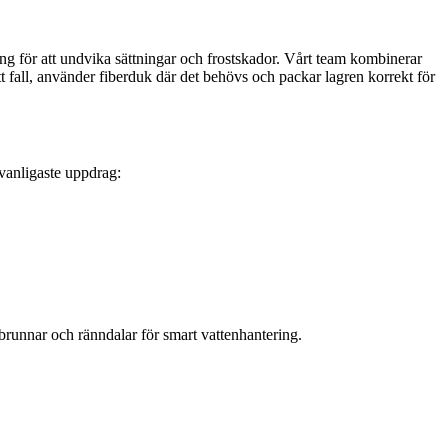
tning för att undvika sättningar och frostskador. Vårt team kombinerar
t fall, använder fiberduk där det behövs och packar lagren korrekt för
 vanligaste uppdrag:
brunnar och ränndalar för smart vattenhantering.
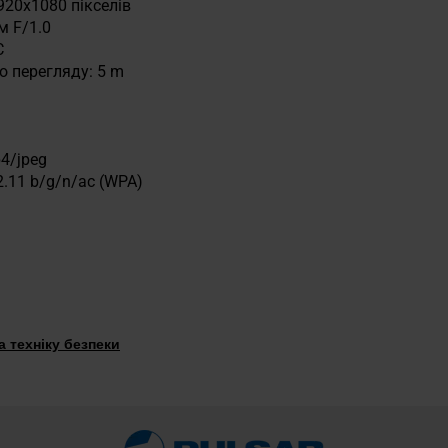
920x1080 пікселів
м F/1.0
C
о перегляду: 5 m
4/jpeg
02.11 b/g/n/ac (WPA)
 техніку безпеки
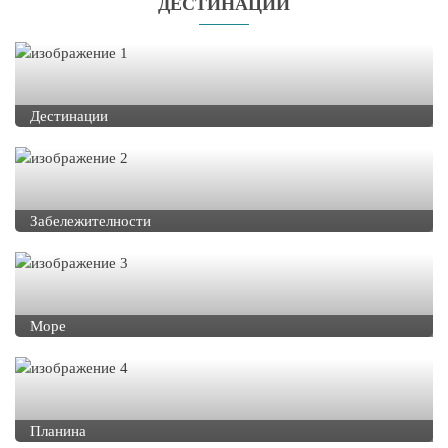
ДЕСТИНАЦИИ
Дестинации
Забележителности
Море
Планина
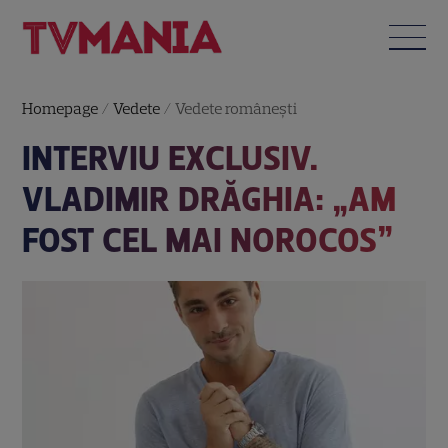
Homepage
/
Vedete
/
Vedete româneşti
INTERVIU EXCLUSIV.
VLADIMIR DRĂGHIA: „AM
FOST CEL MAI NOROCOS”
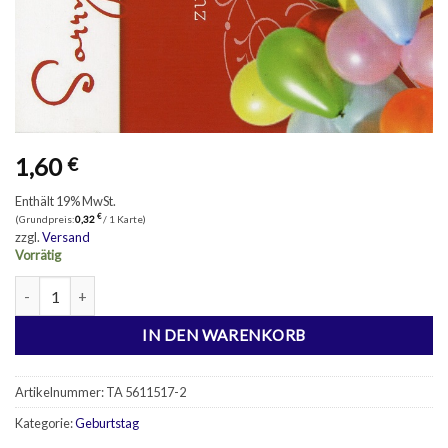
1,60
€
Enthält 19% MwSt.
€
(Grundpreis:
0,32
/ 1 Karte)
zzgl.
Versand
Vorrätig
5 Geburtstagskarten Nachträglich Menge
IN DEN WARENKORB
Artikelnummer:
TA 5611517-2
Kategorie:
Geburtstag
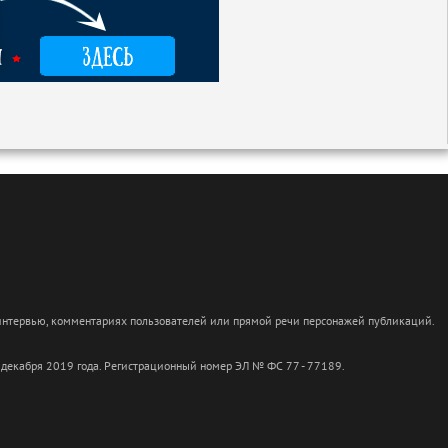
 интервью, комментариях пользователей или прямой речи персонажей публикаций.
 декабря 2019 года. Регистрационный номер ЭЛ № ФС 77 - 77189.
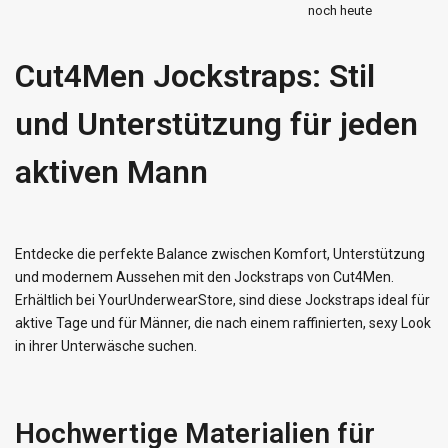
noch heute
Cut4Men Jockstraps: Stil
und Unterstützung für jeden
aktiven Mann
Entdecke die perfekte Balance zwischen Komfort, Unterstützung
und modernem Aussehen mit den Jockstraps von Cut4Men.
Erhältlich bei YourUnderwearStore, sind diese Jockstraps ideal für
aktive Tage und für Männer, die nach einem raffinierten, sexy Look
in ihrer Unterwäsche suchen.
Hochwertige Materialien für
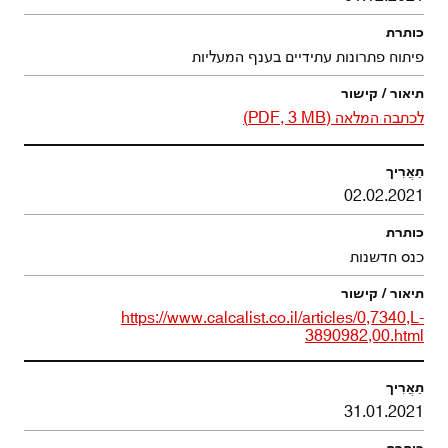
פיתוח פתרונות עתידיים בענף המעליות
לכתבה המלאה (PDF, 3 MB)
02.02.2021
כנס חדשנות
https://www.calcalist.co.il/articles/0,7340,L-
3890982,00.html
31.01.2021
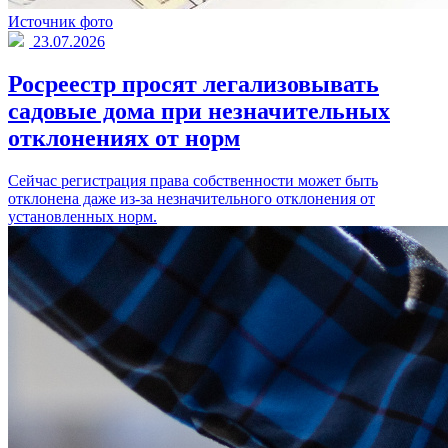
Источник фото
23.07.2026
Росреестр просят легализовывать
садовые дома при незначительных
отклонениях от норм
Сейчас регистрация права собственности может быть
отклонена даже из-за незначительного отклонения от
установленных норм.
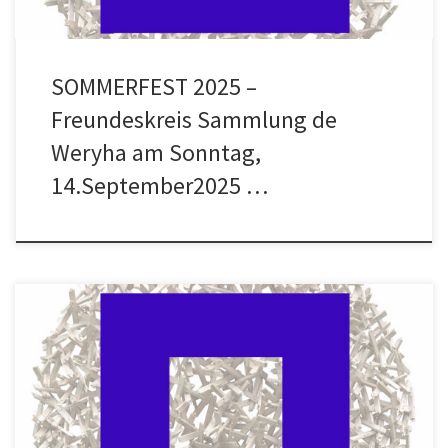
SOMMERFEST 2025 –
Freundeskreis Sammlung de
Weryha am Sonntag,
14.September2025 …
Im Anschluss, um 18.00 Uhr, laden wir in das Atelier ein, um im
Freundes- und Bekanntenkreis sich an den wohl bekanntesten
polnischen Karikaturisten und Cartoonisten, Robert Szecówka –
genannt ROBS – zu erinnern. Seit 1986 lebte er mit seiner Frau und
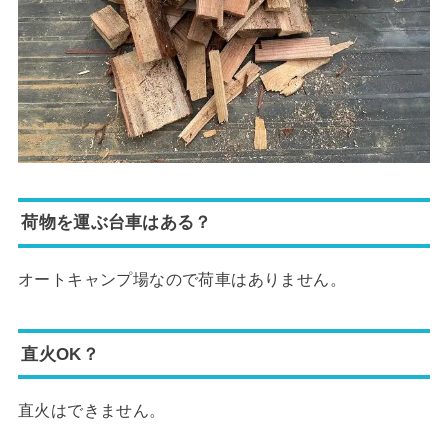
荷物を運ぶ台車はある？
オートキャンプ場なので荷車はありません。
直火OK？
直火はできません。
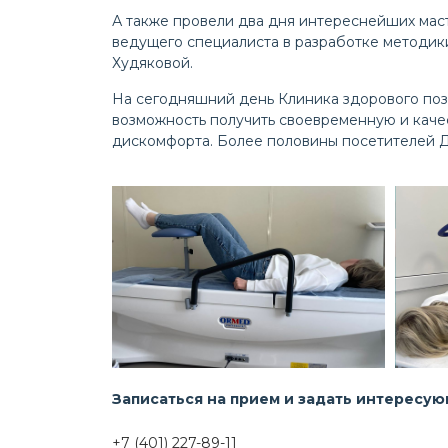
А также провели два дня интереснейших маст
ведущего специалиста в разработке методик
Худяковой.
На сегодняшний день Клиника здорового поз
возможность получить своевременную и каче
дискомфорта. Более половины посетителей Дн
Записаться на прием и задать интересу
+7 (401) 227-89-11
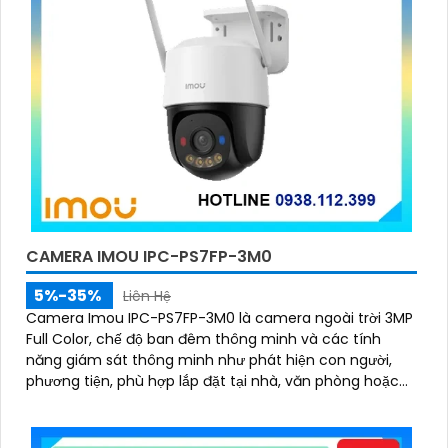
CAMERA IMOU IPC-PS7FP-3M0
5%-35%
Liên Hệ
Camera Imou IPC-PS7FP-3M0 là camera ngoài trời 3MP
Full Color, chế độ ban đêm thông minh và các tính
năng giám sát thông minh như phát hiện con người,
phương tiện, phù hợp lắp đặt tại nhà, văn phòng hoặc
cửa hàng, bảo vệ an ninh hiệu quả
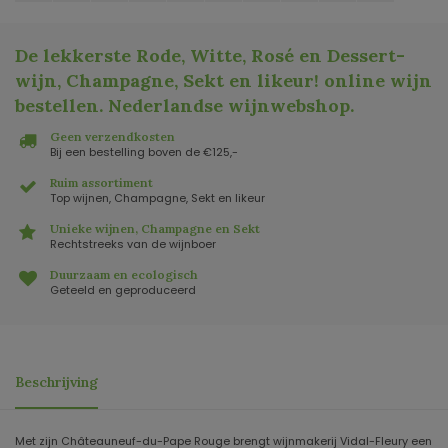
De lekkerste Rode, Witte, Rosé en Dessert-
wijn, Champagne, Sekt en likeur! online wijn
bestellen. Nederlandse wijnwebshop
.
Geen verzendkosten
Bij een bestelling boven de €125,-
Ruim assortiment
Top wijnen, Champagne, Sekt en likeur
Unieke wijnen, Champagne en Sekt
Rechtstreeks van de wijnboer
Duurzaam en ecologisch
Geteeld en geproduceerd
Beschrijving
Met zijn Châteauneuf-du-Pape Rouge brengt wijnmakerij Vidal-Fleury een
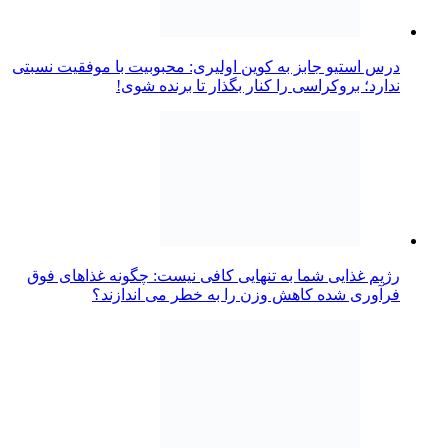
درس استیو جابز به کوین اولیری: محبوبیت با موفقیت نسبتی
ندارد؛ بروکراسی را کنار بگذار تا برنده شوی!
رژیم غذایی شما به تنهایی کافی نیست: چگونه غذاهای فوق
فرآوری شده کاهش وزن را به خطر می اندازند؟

· · ·

Within the listing above, copy exactly the lines that start at the one with "t fall, använder" and continue through the one with "интервью, комментариях пользователей". Omit pictures.

== Solution to this task ==
t fall, använder fiberduk där det behövs och packar lagren korrekt för
 vanligaste uppdrag:
brunnar och ränndalar för smart vattenhantering.
920x1080 пікселів
м F/1.0
C
о перегляду: 5 m
4/jpeg
02.11 b/g/n/ac (WPA)
 техніку безпеки
ДЕСТИНАЦИИ
Дестинации
Забележителности
Море
Планина
Homepage
/
Vedete
/
Vedete româneşti
INTERVIU EXCLUSIV.
VLADIMIR DRĂGHIA: „AM
FOST CEL MAI NOROCOS”
1,60
€
Enthält 19% MwSt.
€
(Grundpreis:
0,32
/ 1 Karte)
zzgl.
Versand
Vorrätig
5 Geburtstagskarten Nachträglich Menge
IN DEN WARENKORB
Artikelnummer:
TA 5611517-2
Kategorie:
Geburtstag
 интервью, комментариях пользователей или прямой речи персонажей публикаций.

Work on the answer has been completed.